Dataset extract

((

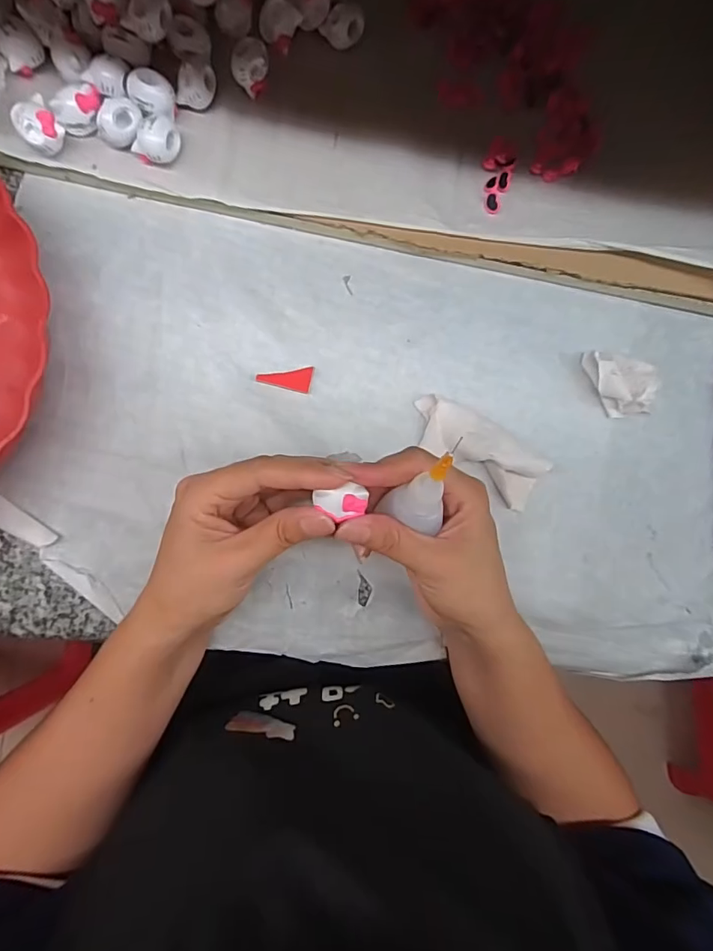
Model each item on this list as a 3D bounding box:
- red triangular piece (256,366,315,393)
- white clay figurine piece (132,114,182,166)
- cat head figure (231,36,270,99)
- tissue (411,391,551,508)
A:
[{"bbox_3d":[-0.044,-0.063,0.303,0.033,0.005,0.016,12,85,-7],"label":"red triangular piece"},{"bbox_3d":[-0.114,-0.194,0.279,0.021,0.020,0.024,22,84,-6],"label":"white clay figurine piece"},{"bbox_3d":[-0.064,-0.245,0.293,0.021,0.020,0.020,-1,86,-8],"label":"cat head figure"},{"bbox_3d":[0.080,-0.018,0.308,0.094,0.027,0.037,34,83,-4],"label":"tissue"}]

))

Instructions to follow
Type the lines above out again exactly as they appear, skipping every picture.

The answer
Model each item on this list as a 3D bounding box:
- red triangular piece (256,366,315,393)
- white clay figurine piece (132,114,182,166)
- cat head figure (231,36,270,99)
- tissue (411,391,551,508)
A:
[{"bbox_3d":[-0.044,-0.063,0.303,0.033,0.005,0.016,12,85,-7],"label":"red triangular piece"},{"bbox_3d":[-0.114,-0.194,0.279,0.021,0.020,0.024,22,84,-6],"label":"white clay figurine piece"},{"bbox_3d":[-0.064,-0.245,0.293,0.021,0.020,0.020,-1,86,-8],"label":"cat head figure"},{"bbox_3d":[0.080,-0.018,0.308,0.094,0.027,0.037,34,83,-4],"label":"tissue"}]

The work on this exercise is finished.